(Entries provided begins)

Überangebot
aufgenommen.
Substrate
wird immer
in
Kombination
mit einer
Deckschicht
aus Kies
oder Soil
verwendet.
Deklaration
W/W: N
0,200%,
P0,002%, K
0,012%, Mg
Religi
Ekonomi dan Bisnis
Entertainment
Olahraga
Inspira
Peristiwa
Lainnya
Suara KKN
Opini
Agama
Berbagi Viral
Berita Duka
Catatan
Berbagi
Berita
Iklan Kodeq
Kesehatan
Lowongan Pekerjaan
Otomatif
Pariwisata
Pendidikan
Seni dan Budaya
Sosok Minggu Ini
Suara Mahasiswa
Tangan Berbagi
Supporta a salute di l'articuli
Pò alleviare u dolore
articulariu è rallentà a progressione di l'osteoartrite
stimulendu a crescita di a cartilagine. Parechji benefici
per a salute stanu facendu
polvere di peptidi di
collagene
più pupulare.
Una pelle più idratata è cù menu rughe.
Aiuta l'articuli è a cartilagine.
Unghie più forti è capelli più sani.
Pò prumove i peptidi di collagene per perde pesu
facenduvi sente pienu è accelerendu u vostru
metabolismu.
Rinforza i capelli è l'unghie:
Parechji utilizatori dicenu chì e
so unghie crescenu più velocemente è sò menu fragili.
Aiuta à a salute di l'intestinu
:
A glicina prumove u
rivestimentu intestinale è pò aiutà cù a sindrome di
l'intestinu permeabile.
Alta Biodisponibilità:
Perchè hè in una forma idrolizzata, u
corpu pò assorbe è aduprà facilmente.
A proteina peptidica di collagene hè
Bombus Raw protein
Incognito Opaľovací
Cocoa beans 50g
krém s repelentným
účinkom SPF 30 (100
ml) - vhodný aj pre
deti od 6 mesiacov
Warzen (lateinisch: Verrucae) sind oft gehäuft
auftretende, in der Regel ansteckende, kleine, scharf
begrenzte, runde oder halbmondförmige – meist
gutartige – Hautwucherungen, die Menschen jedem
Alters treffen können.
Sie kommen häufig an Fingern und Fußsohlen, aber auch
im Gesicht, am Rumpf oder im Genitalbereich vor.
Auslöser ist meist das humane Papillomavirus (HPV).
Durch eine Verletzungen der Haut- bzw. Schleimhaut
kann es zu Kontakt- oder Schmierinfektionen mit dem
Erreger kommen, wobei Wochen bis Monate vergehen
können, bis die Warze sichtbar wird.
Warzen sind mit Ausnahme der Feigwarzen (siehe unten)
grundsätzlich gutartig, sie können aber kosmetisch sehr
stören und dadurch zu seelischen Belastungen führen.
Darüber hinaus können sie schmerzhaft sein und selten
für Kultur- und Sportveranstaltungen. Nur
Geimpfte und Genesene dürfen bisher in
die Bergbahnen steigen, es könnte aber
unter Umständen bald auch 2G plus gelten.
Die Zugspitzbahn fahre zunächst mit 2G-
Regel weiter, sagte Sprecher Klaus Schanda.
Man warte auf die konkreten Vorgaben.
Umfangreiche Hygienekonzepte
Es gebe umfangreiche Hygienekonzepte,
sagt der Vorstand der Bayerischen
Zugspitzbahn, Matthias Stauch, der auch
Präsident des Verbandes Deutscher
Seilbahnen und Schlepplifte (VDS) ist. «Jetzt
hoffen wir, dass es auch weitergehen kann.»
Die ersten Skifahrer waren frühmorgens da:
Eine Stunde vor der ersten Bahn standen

(Entries provided ends)

What the task asks →
For this exercise, copy every line of the data that holds "capelli".

Solution to the problem →
Unghie più forti è capelli più sani.
Rinforza i capelli è l'unghie:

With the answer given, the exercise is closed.